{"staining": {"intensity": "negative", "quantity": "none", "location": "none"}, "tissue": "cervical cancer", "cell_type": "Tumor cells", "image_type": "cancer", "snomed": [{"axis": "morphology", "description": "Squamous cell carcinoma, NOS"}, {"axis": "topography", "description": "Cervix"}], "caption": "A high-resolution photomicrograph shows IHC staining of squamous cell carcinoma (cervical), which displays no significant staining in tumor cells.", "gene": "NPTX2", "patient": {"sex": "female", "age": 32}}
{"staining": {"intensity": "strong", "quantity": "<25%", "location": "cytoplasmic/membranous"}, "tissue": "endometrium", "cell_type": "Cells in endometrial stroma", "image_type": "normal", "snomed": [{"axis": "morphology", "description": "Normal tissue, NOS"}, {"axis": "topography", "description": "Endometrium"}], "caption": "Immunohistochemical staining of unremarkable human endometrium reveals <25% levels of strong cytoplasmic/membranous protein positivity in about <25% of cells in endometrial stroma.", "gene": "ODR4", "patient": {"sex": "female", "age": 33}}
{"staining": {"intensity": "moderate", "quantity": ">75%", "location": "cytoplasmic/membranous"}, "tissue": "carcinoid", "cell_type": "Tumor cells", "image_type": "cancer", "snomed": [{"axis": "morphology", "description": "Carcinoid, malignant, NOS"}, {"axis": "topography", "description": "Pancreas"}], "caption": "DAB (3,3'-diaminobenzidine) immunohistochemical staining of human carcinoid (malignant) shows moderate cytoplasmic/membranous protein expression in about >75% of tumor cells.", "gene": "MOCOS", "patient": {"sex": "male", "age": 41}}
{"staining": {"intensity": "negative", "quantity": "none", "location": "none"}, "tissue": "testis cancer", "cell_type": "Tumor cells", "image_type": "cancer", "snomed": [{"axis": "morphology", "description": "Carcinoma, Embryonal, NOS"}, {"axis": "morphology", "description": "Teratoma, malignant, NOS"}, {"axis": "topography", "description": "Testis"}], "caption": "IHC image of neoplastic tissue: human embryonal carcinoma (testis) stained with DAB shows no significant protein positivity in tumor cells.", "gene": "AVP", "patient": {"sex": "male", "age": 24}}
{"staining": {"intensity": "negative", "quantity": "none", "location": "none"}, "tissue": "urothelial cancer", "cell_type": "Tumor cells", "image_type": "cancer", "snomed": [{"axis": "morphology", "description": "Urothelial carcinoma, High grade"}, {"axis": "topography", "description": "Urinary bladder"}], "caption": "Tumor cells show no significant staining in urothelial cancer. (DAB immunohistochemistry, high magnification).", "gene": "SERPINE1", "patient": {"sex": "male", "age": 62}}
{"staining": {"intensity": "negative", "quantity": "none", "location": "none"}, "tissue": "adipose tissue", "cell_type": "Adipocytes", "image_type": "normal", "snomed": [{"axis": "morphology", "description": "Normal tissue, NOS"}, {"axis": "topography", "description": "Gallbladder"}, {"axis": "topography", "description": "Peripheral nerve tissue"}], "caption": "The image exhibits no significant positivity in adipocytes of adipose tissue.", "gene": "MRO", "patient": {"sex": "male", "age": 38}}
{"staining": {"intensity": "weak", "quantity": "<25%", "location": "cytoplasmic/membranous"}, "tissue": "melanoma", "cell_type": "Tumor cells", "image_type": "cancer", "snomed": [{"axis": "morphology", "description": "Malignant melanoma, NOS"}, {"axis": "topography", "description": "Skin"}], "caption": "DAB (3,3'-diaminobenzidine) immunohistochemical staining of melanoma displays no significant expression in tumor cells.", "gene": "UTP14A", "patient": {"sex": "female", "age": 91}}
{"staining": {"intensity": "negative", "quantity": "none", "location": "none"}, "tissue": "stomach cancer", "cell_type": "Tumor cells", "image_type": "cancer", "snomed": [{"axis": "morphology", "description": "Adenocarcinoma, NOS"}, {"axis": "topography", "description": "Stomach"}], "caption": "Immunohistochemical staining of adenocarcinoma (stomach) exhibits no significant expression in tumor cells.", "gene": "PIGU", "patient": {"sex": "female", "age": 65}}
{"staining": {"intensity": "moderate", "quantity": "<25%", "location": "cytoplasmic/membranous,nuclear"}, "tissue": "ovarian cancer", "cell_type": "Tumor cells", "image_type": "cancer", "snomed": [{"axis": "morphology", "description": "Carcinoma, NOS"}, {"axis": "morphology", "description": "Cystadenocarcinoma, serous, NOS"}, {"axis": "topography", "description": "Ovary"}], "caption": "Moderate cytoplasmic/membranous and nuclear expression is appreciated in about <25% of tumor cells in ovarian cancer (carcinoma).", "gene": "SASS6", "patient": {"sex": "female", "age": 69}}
::::::::::
*What to do*: Show every line of the listing containing the string "high" by copying it.

*Finished task*:
{"staining": {"intensity": "negative", "quantity": "none", "location": "none"}, "tissue": "cervical cancer", "cell_type": "Tumor cells", "image_type": "cancer", "snomed": [{"axis": "morphology", "description": "Squamous cell carcinoma, NOS"}, {"axis": "topography", "description": "Cervix"}], "caption": "A high-resolution photomicrograph shows IHC staining of squamous cell carcinoma (cervical), which displays no significant staining in tumor cells.", "gene": "NPTX2", "patient": {"sex": "female", "age": 32}}
{"staining": {"intensity": "negative", "quantity": "none", "location": "none"}, "tissue": "urothelial cancer", "cell_type": "Tumor cells", "image_type": "cancer", "snomed": [{"axis": "morphology", "description": "Urothelial carcinoma, High grade"}, {"axis": "topography", "description": "Urinary bladder"}], "caption": "Tumor cells show no significant staining in urothelial cancer. (DAB immunohistochemistry, high magnification).", "gene": "SERPINE1", "patient": {"sex": "male", "age": 62}}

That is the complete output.